→ Problème à résoudre:
Recopiez mot pour mot le passage du récit du combat naval qui s'ouvre sur les mots contenant « Un combat naval » et se clôt sur « deux de 32. ».

Un combat naval fameux
Le cinquième septembre [1697], à six heures du matin,... je découvris trois navires à trois lieues sous le vent à moi qui louvoyaient pour gagner la rade [du fort Nelson]. Ne les connaissant pas bien, je me mis sous les voiles et fis les signaux de reconnaissance, auxquels ils ne répondirent pas. Voyant que c'étaient des Anglais, je me préparai à les combattre et les mettre hors d'état d'entrer dans la rivière [Nelson] et de secourir le fort, en attendant l'arrivée de mon frère Cde Sérigny] et des autres vaisseaux [le Palmier, le Wesp et le Profond], étant d'une nécessité absolue pour la réussite de cette entreprise de ne pas les laisser entrer, quelque inégales que fussent nos forces aux leurs, ayant affaire à un vaisseau de 50 canons et deux de 32.
Après avoir pris l'avis des officiers, que je trouvai très disposés à périr plutôt que de les laisser entrer [dans la rade du fort Nelson], j'arrivai sur eux et nous commençâmes à nous combattre à neuf heures et demie du matin. À une heure après midi, ayant arrivé sur les deux de 32 canons, leur donnant des volées de fort près pour les désemparer et mettre hors d'état de secourir le fort, le gros [Hampshire] venant à moi et moi à lui,... ayant de la peine à me servir de ma batterie de dessous le vent, j'arrivai sous le vent de lui tout mon canon pointé à couler bas; passant vergue à vergue, l'abri de ses voiles faisant dresser mon vaisseau, je lui tirai ma bordée et le coulai bas sur-le-champ, ne faisant pas trois fois sa longueur de chemin; je tournai de bord aussitôt et fus sur le Hudson Bay pour l'aborder,... qui amena [pavillon], ne voulant pas attendre l'abordage. Je chassai sur l'autre qui fuyait au nord-est, n'étant encore qu'à portée de canon de lui, allant aussi bien que moi, qui n'osais forcer de voiles, ayant plusieurs haubans coupés et beaucoup de manoeuvres et sept coups de canon à l'eau qui m'en donnaient plus que je n'en pouvais pomper.

→ Données fournies:
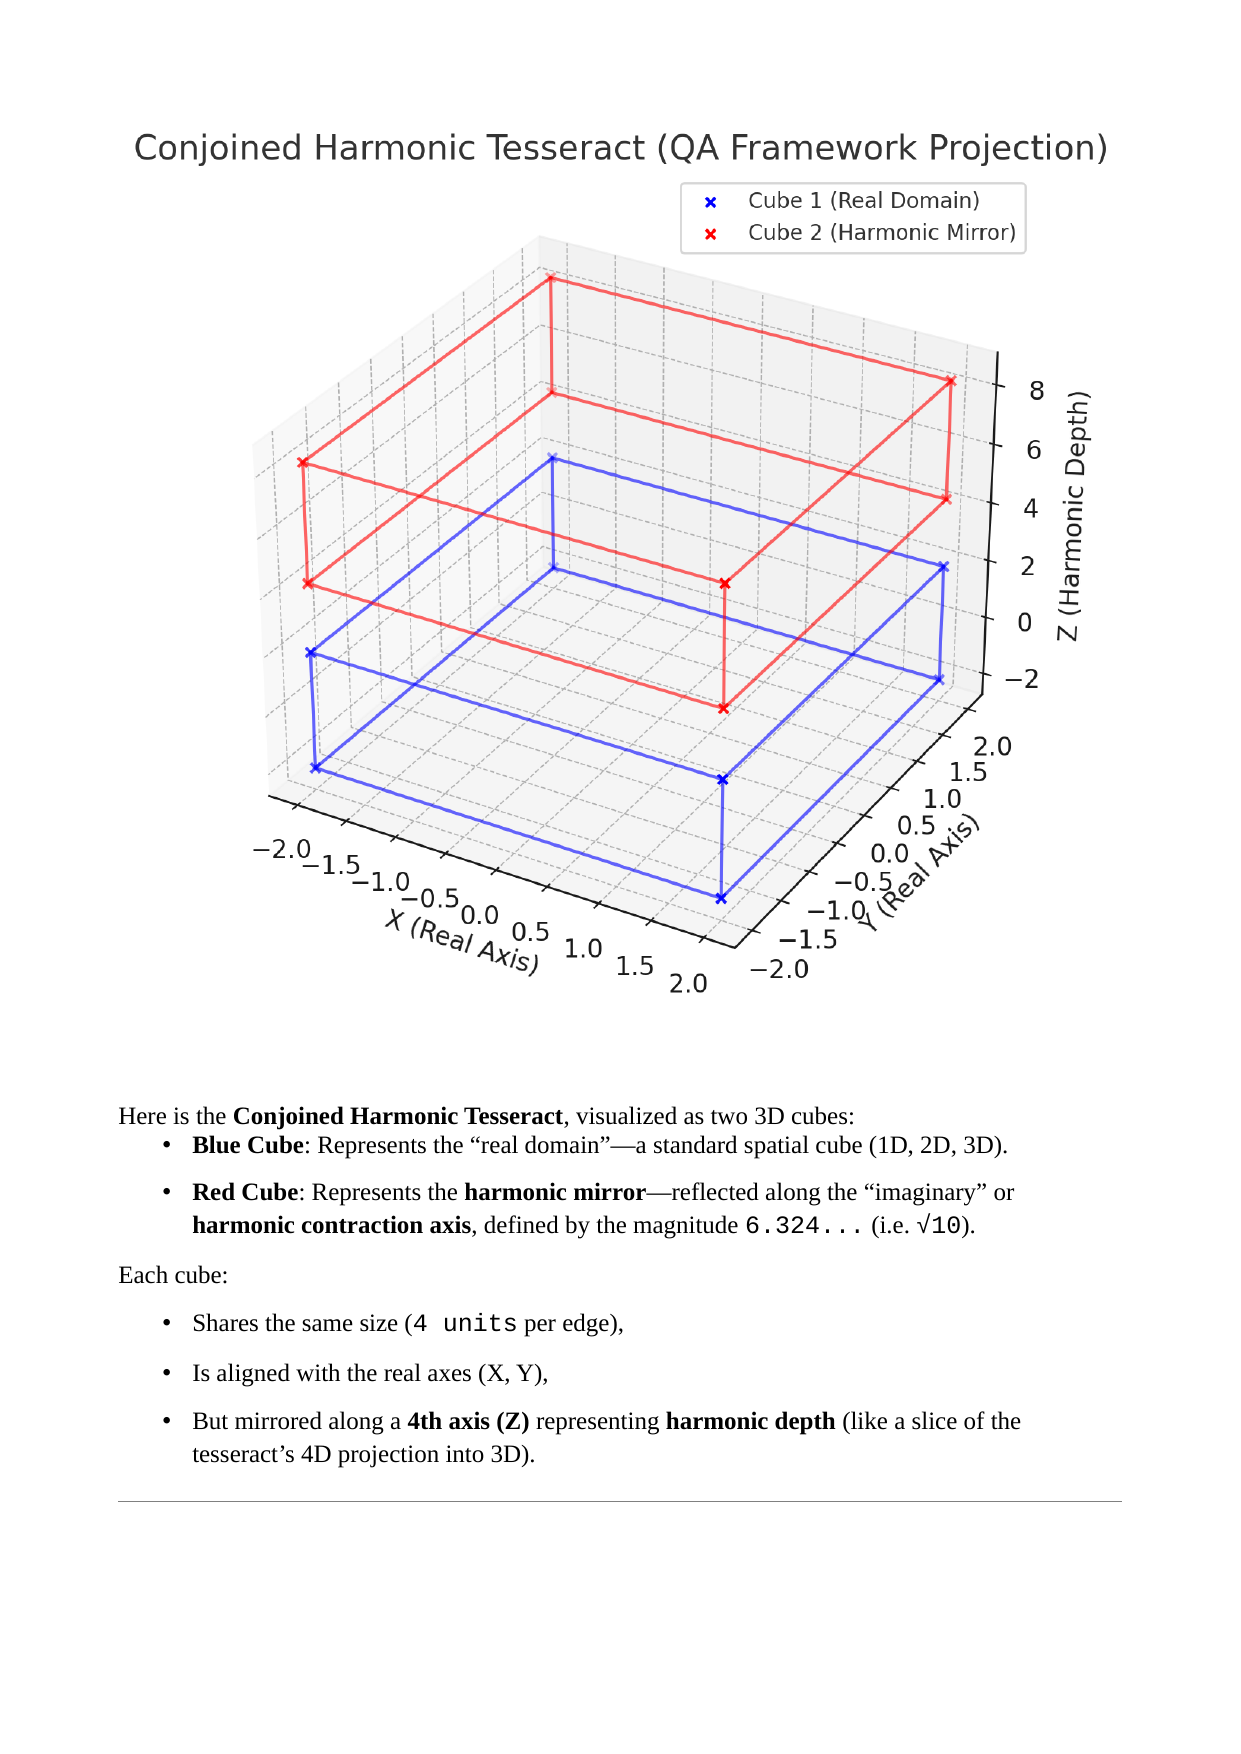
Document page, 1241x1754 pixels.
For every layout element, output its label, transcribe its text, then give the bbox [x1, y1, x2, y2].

→ Corrigé:
Un combat naval fameux
Le cinquième septembre [1697], à six heures du matin,... je découvris trois navires à trois lieues sous le vent à moi qui louvoyaient pour gagner la rade [du fort Nelson]. Ne les connaissant pas bien, je me mis sous les voiles et fis les signaux de reconnaissance, auxquels ils ne répondirent pas. Voyant que c'étaient des Anglais, je me préparai à les combattre et les mettre hors d'état d'entrer dans la rivière [Nelson] et de secourir le fort, en attendant l'arrivée de mon frère Cde Sérigny] et des autres vaisseaux [le Palmier, le Wesp et le Profond], étant d'une nécessité absolue pour la réussite de cette entreprise de ne pas les laisser entrer, quelque inégales que fussent nos forces aux leurs, ayant affaire à un vaisseau de 50 canons et deux de 32.